Load and return dataset in retrieval format for biencoder training.

Entries in data_dir_list can be local JSON file paths or hf:// URIs pointing to a HuggingFace dataset repository (e.g. hf://nvidia/embed-nemotron-dataset-v1/SciFact). Uses set_transform() for lazy evaluation — tokenization is handled by the collator.

Parameters:
  • data_dir_list – Path(s) to JSON file(s) or hf:// URIs.

  • data_type – Type of data (“train” or “eval”)

  • train_n_passages – Number of passages for training (1 positive + n-1 negatives)

  • eval_negative_size – Number of negative documents for evaluation

  • seed – Random seed for reproducibility (for shuffling if needed)

  • do_shuffle – Whether to shuffle the dataset

  • max_train_samples – Maximum number of training samples to use

  • train_data_select_offset – Offset for selecting training samples

  • use_dataset_instruction – Whether to use instruction from dataset’s metadata

Returns:

  • ‘question’: Query text

  • ’doc_text’: List of document texts [positive, negatives…]

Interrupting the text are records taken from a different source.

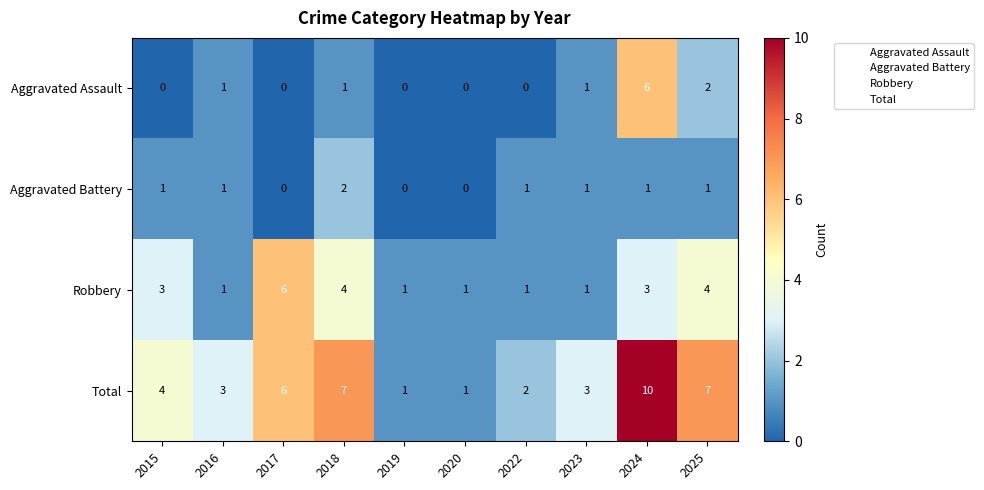

At which category does the chart reach its peak across all series?

2024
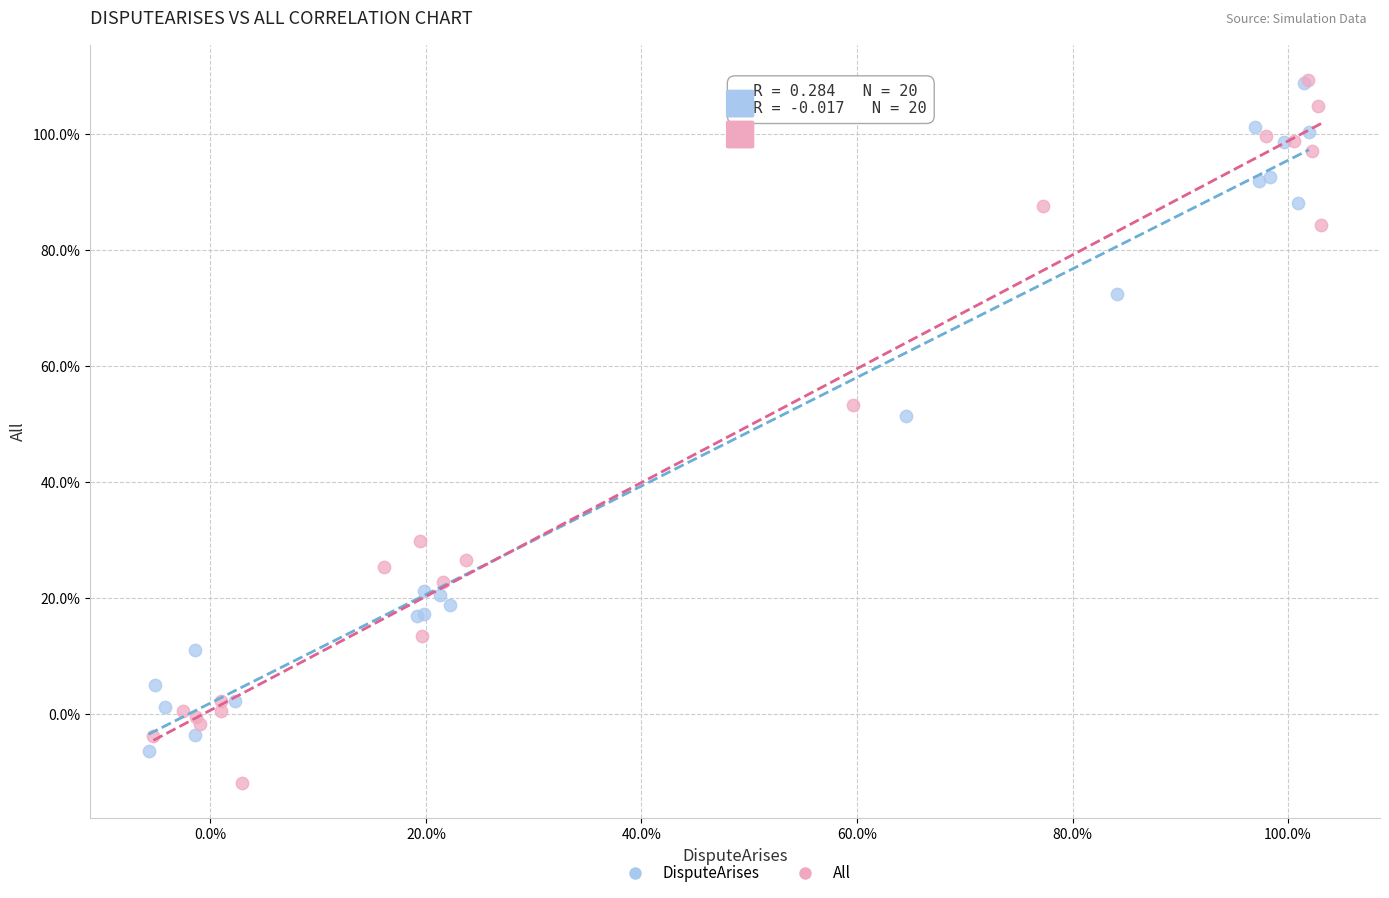

Which series has the widest spread of Y values?

All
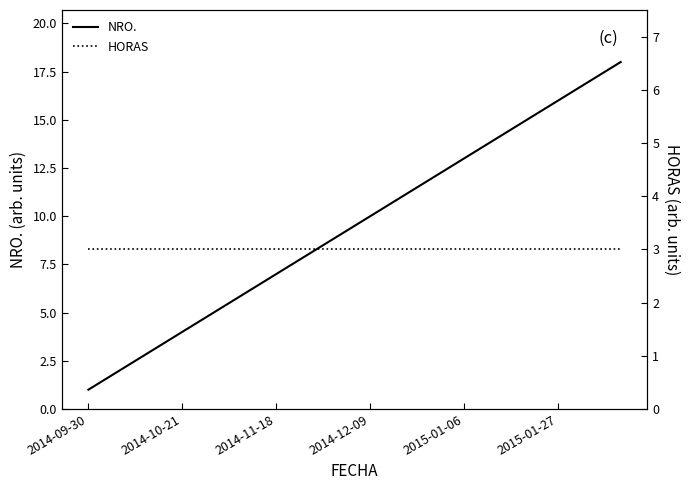

At how many categories does at least one series exceed 2?

18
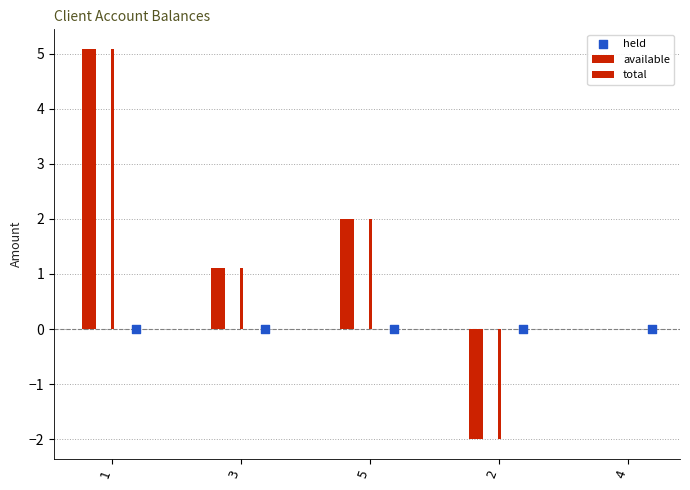

Which series contains the highest Y value?

available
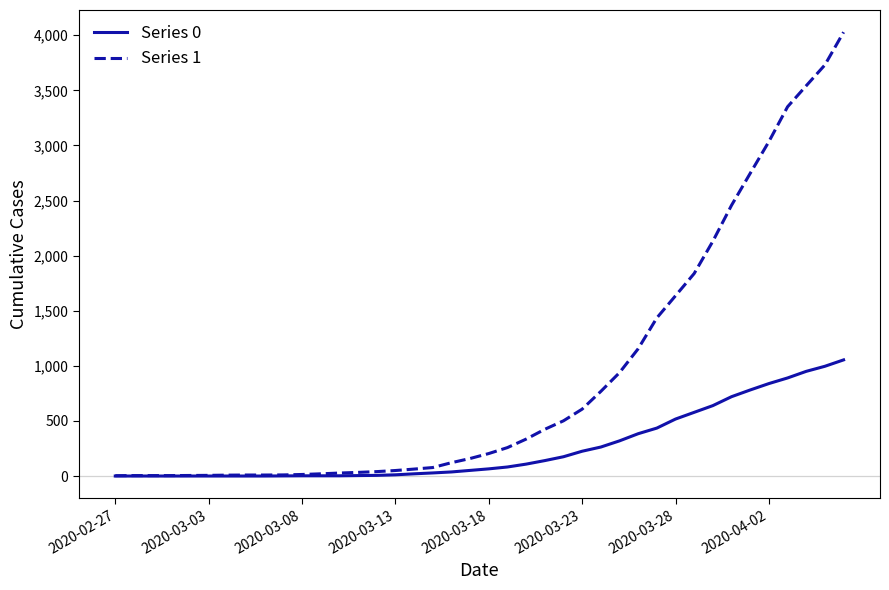

Which series has the largest total across all categories?

Series 1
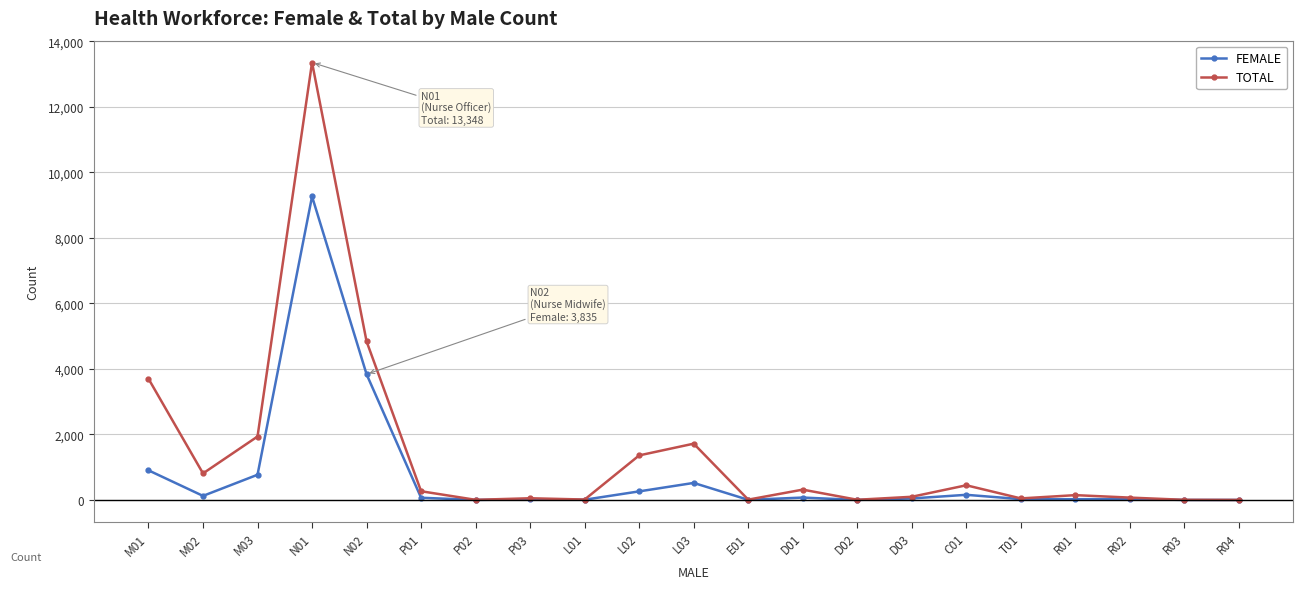

Does the chart display data point markers on the line(s)?

Yes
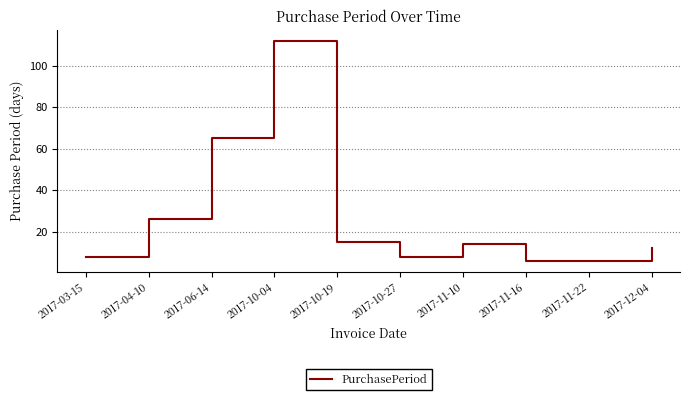

The chart shows a value of 18 at 2017-12-04. True or false?

False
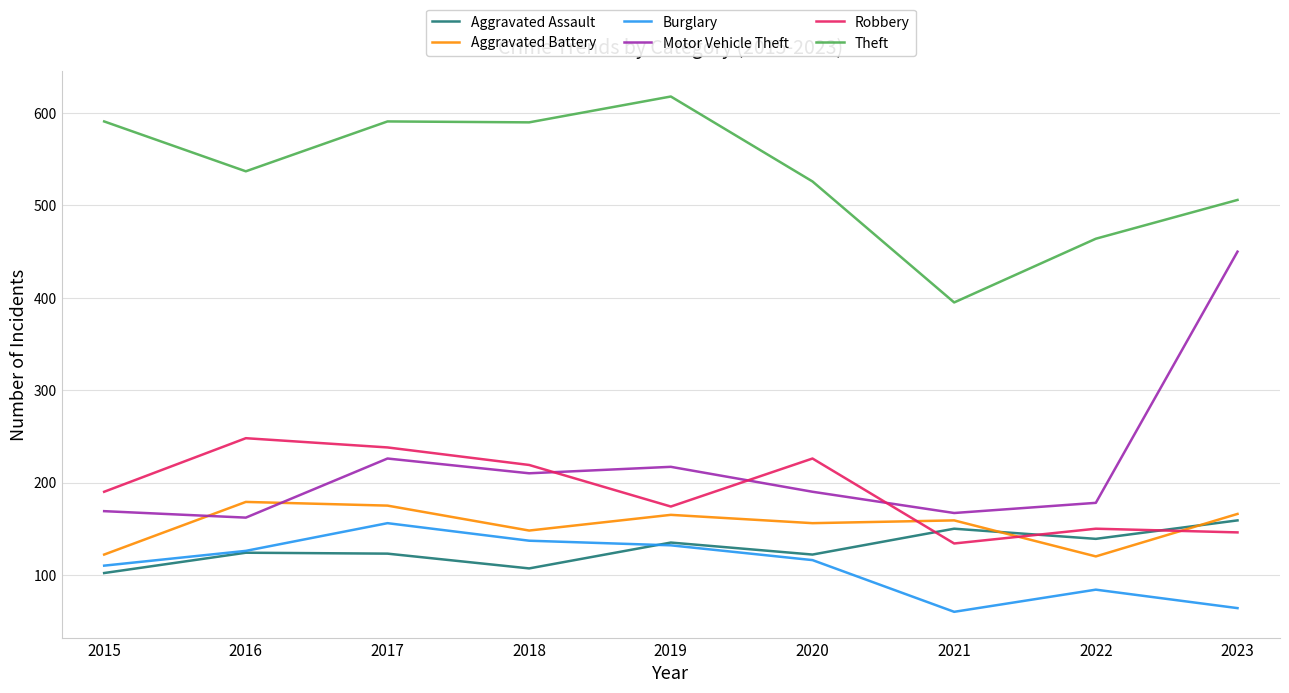

How many times do Robbery and Aggravated Battery cross each other?

3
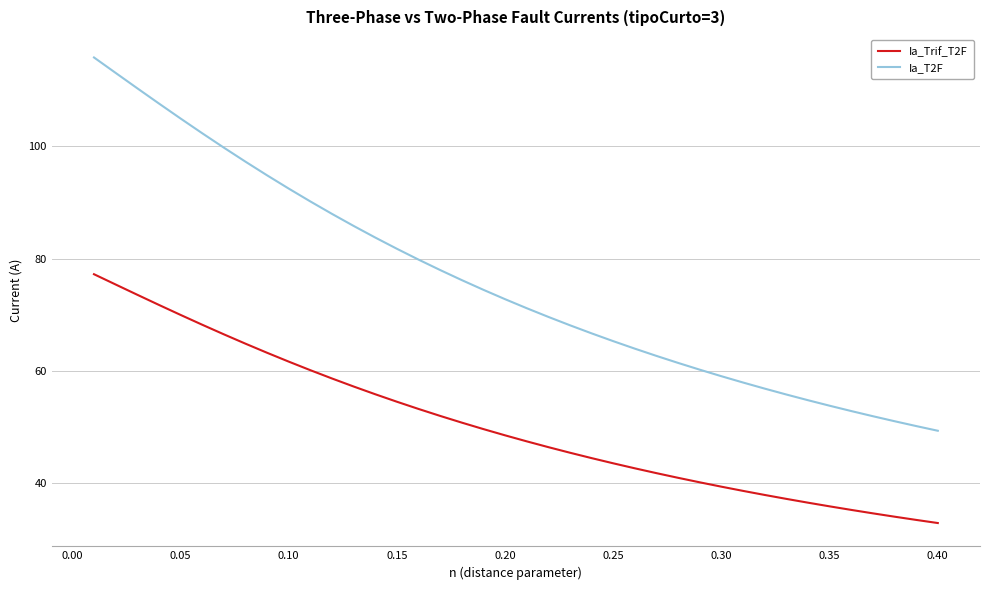

Rank the series by their maximum value, from lowest to highest.

Ia_Trif_T2F, Ia_T2F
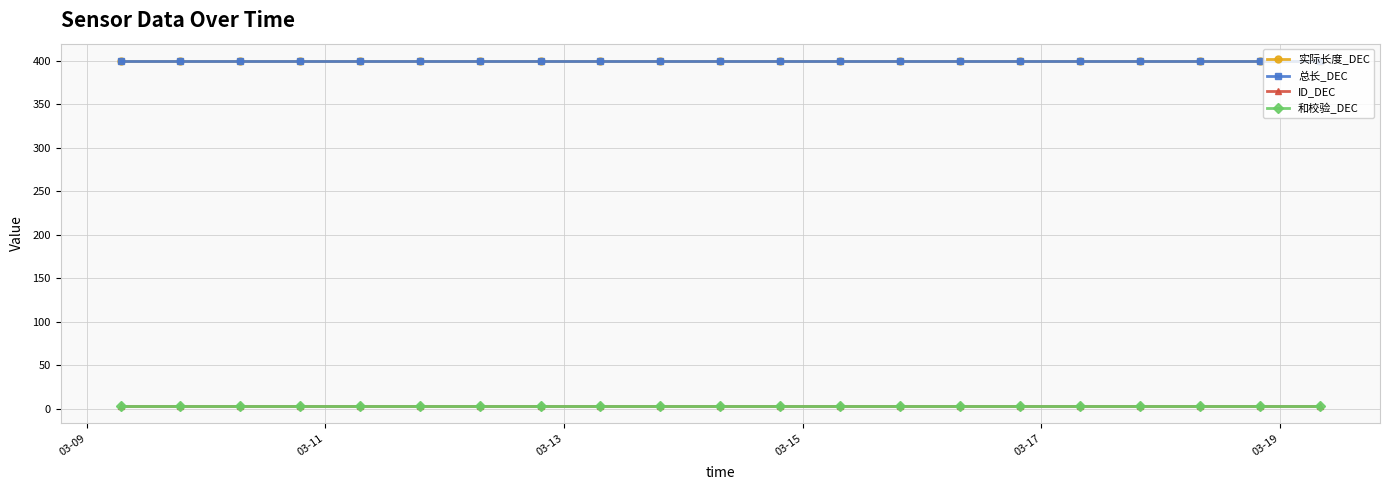

Is this an area chart (filled region under the line)?

No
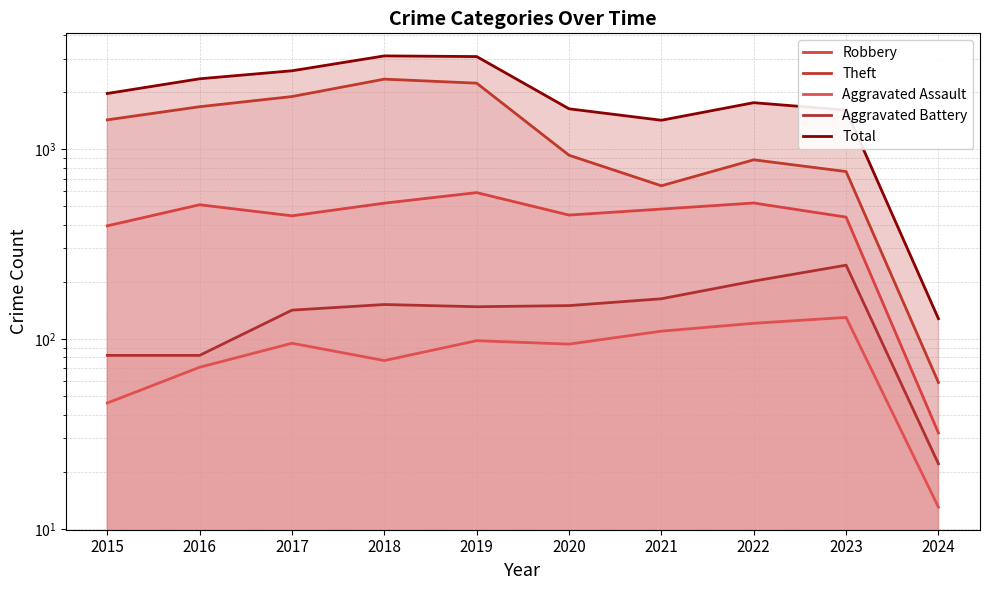

At which label is Total closest to 1616?

2023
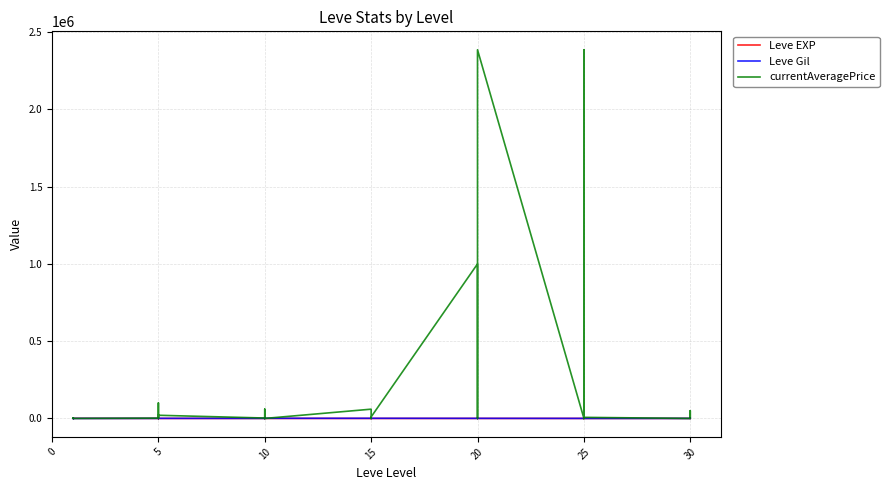

True or false: currentAveragePrice has a value of 13244 at 10.

False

  • ’doc_image’: List of images or empty strings

Return type:

A HuggingFace Dataset where each example is a dict with keys

.. note::

Direct hf:// loading currently supports HF datasets that already follow the Automodel retrieval schema (corpus-id based layout used by nvidia/embed-nemotron-dataset-v1 subsets such as FEVER and SyntheticClassificationData). For other HF dataset formats, implement a custom adapter/preprocessor before calling this loader.

Tokenization should be handled by a collator (e.g., RetrievalBiencoderCollator) which is more efficient for batch padding and supports dynamic processing.